Afastado do elenco profissional da Raposa desde agosto, colombiano não poderá atuar em outro clube até que mérito seja julgado

Cruzeiro anula recurso de Riascos e atacante fica impossibilitado de defender outra equipe
Multa rescisória de Riascos com Cruzeiro está estipulada em R$30 milhões (Foto: Washington Alves/Light Press)

A briga jurídica envolvendo o Cruzeiro e o atacante Riascos ganhou mais um capítulo nesta quinta-feira (24). Isso porque a Raposa conseguiu cassar o mandado de segurança, além do habeas corpus que o atacante havia protocolado na Justiça, para poder atuar em outro clube.

Com a atual decisão, Riascos não poderá defender outra camisa, até maio de 2017, quando o Mérito da ação será julgado.

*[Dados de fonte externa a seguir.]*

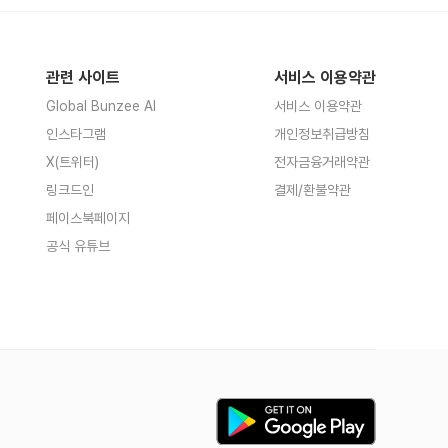
관련 사이트
서비스 이용약관
Global Bunzee AI
서비스 이용약관
인스타그램
개인정보취급방침
X(트위터)
전자금융거래약관
링크드인
결제/환불약관
페이스북페이지
공식 유튜브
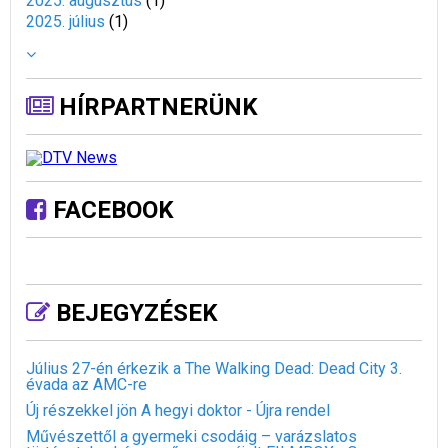
2025. augusztus
(
1
)
2025. július
(
1
)
HÍRPARTNERÜNK
FACEBOOK
BEJEGYZÉSEK
Július 27-én érkezik a The Walking Dead: Dead City 3.
évada az AMC-re
Új részekkel jön A hegyi doktor - Újra rendel
Művészettől a gyermeki csodáig – varázslatos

Ao site oficial do Cruzeiro, o diretor jurídico do clube, Fabiano de Oliveira Costa, comemorou a novidade no caso.

"Foi uma grande vitória do Cruzeiro em relação a uma quebra de contrato que está sendo pleiteada. O que demonstra que o poder judiciário está muito atento às incorreções e a nova aplicação da lei, ao abuso do direito de postular do atleta que não respeita contrato", comentou o magistrado.

Em agosto, Riascos obteve uma liminar que o liberava do contrato com a Raposa, desde que pagasse a multa de R$ 3.245.282,75. No entanto, a quantia não foi depositada e o documento perdeu valor. O jogador pede ao Cruzeiro cerca de R$ 5 milhões, referentes à indenização por danos morais e também cláusula de compensação, de acordo com contrato, que vai até janeiro de 2018.

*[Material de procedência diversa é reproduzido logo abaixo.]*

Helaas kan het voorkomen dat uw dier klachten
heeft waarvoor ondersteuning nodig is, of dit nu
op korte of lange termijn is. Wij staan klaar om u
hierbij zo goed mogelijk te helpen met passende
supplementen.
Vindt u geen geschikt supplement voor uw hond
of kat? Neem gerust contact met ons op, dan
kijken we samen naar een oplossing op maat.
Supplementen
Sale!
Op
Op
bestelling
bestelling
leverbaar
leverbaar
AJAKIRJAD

O jogador está sem atuar pelo Cruzeiro desde o dia 17 de julho, quando se envolveu em uma polêmica após a partida contra o Fluminense, pelo Campeonato Brasileiro. Na ocasião, em entrevista após o duelo, o colombiano, na visão da diretoria, teria ofendido o clube celeste, assim, sendo afastado do elenco imediatamente. 

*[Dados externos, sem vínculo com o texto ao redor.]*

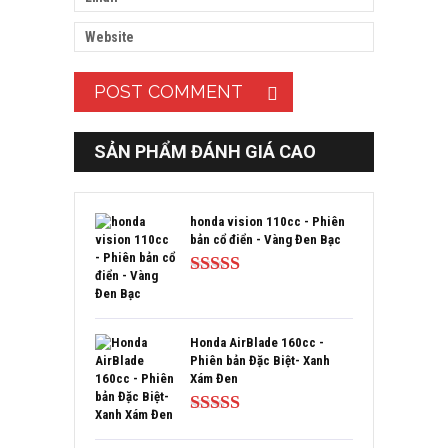
SẢN PHẨM ĐÁNH GIÁ CAO
honda vision 110cc - Phiên
bản cổ điển - Vàng Đen Bạc
Được xếp
hạng
5.00
5
sao
Honda AirBlade 160cc -
Phiên bản Đặc Biệt- Xanh
Xám Đen
Được xếp
hạng
5.00
5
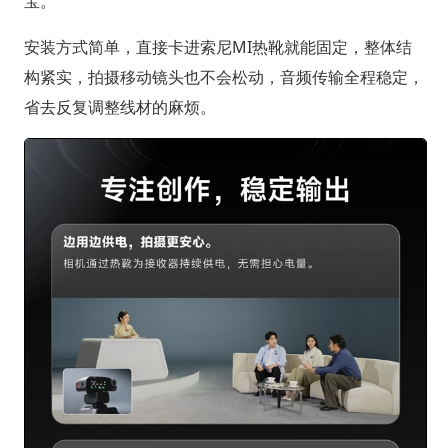
宝。
安装方式简单，直接卡进索尼MI热靴就能固定，整体结
构紧实，拍摄移动镜头也不会松动，音频传输全程稳定，
省去反复调整线材的麻烦。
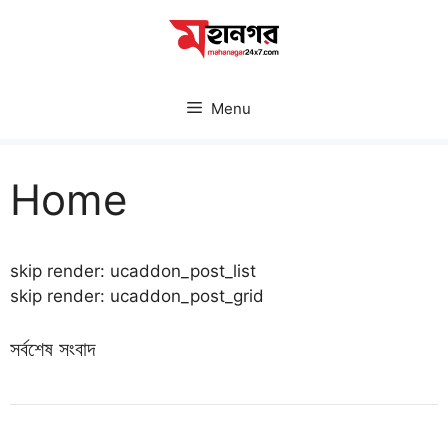
Skip
to
content
Menu
Home
skip render: ucaddon_post_list
skip render: ucaddon_post_grid
সর্বশেষ সংবাদ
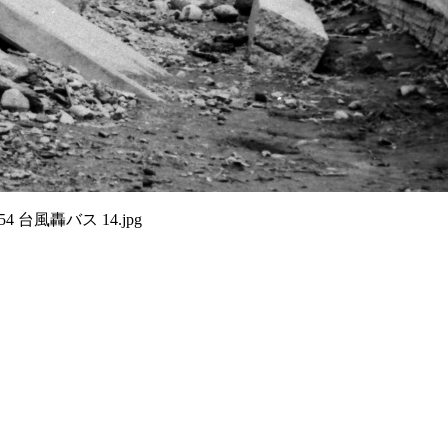
054 台風轟バス 14.jpg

Desde o ocorrido, Riascos não apareceu mais na Toca da Raposa II e voltou para a Colômbia, alegando falta de segurança, denunciando, inclusive, que torcedores teriam disparado tiros na porta de sua residência. Assim, o Cruzeiro caracterizou abandono de emprego e passou a suspender os pagamentos do colombiano, já que o mesmo sequer não entrou em contato com a diretoria celeste.